Gyudon is Japanese people’s go-to recipe when you’re hungry and want to make something filling quickly. Loosely translated as a “beef bowl,” Gyudon is based on thinly sliced rib-eye or chuck steak and seasoned with traditional Japanese items like mirin and Beni-shoga (pickled ginger) and served over rice. The result is a flavor-rich bowl of goodness that is easy to make in a matter of minutes. Healthy and delicious, Gyudon is an excellent introduction to donburi (Japanese rice bowls) and will soon become one of your favorite home-cooked authentic Japanese recipes.
What is Donburi?
Gyudon is one of the most popular menu items of all Japanese donburi rice bowls. In Japan, a donburi rice bowl is a complete meal. However, people usually consume it when time is short or when they want something simple and inexpensive. But upscale donburi rice bowls are also becoming popular. It is easy to upgrade the dish with exotic ingredients and take the experience to new levels.

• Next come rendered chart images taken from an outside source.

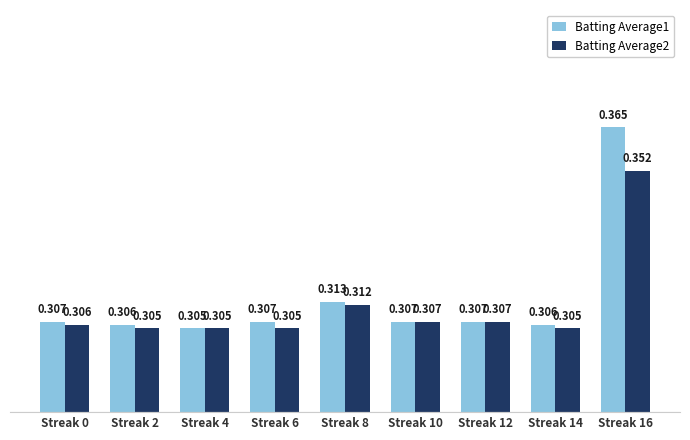

How many categories are shown in the chart?

9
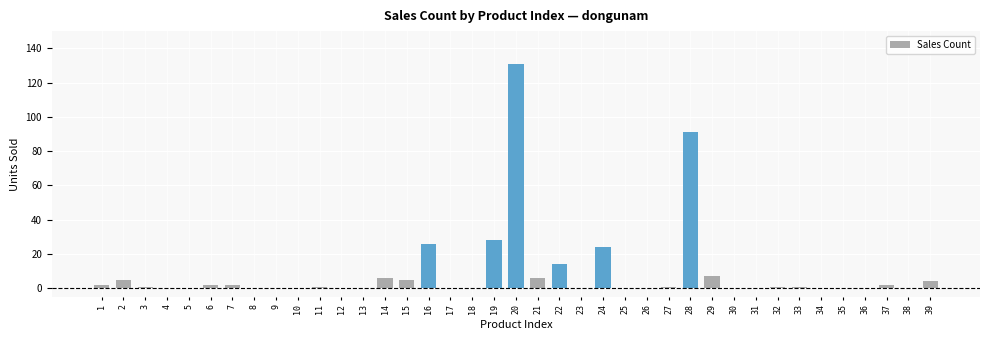

True or false: the data shows -44 at 26.

False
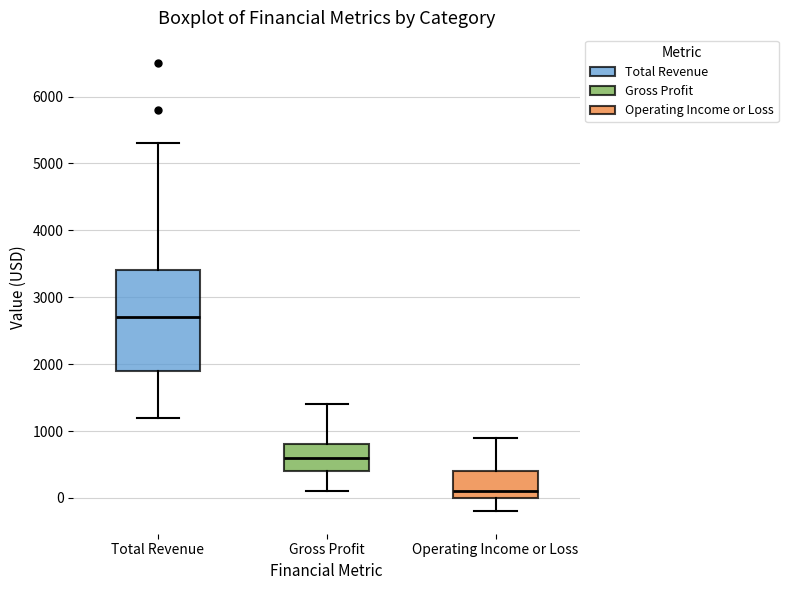

Where does the median line of the box for Gross Profit sit on the y-axis? The values are not printed on the chart, so give them approximately, as read against the axis.

600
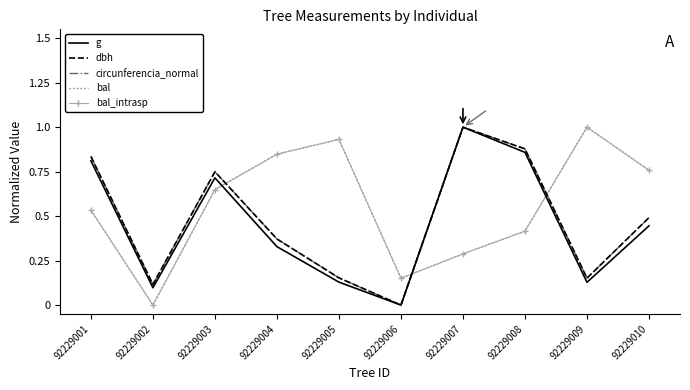

The value of bal_intrasp at 92229003 is 0.6. True or false?

True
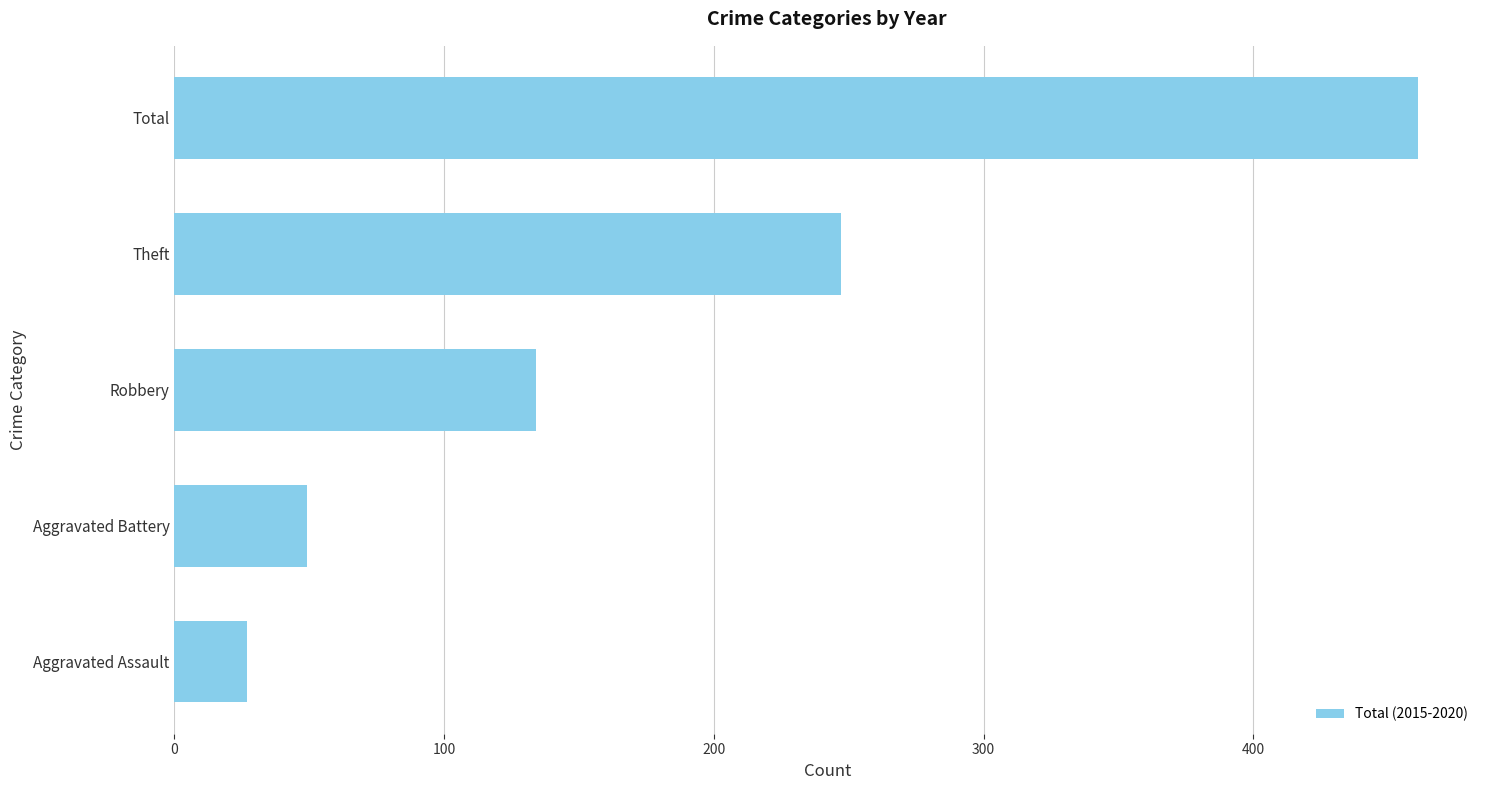

How many categories are shown in the chart?

5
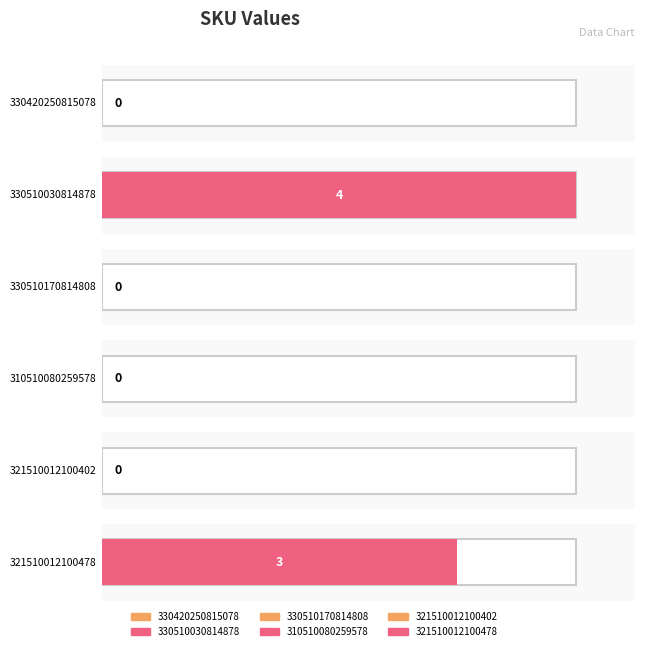

What is the change in value from 330510170814808 to 321510012100478?

+3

You may have heard of the poke bowl, which is a donburi bowl that became popular in Hawaii and is topped with sashimi and avocado, but there are many different traditional Japanese bowls to try as well. Oyako-don is one of the more authentic recipes for a donburi bow. You only need chicken, eggs, and green onions, and it’s a great light meal. Katsu-don is topped with a succulent pork cutlet and is another staple of Japanese food culture, and for a good reason!
What is Shirataki?
It is common to add shirataki noodles to a donburi rice bowl to add some texture. Our shirataki noodles are made from a Japanese root plant (Konjac) and kneaded with carrots and millet. The result is more flavor and more healthy nutrition, as these noodles pack loads of fiber and essential vitamins. Besides shirataki noodles mixed with carrot, the Umami store also stocks shirataki noodles made with spinach or kabocha pumpkin.
- You don’t have to use shirataki to make gyudon or any other donburi rice bowl. However, adding it will add some texture!
- You can increase the amount of onions for more flavor. But when you do that, reduce the amount of water and increase the amount of seasoning as onions contain some water that can dilute the flavor.
Gyudon (Japanese Beef Bowl)
- 1 lb Beef Ribeye or Chuck Steak thinly shaved
- 1 bag Shirataki (200g)
- 1 Small Onion
- 1 inch Fresh Ginger
- 4 portion Cooked Rice
- Beni-Shoga (Pickled Ginger)
- Shichimi Togarashi
- Sesame Seeds
- Slice onion. Peel ginger and finely chop. Cut beef into bitable pieces if too large. Open and drain shirataki.
- In a frying pan, combine all of the ingredients of the sauce. Add ginger, onions, and shirataki to the pan and heat over medium heat for about 10 minutes, until onions are tender. Stir occasionally.
- Add beef and continue cooking over low heat, for about 5 minutes until beef is cooked.
- Portion cooked rice in a bowl and pour plenty of beef mixture, including some sauce onto the rice. Garnish with scallions, beni shoga, shichimi togarashi, and sesame seeds, enjoy!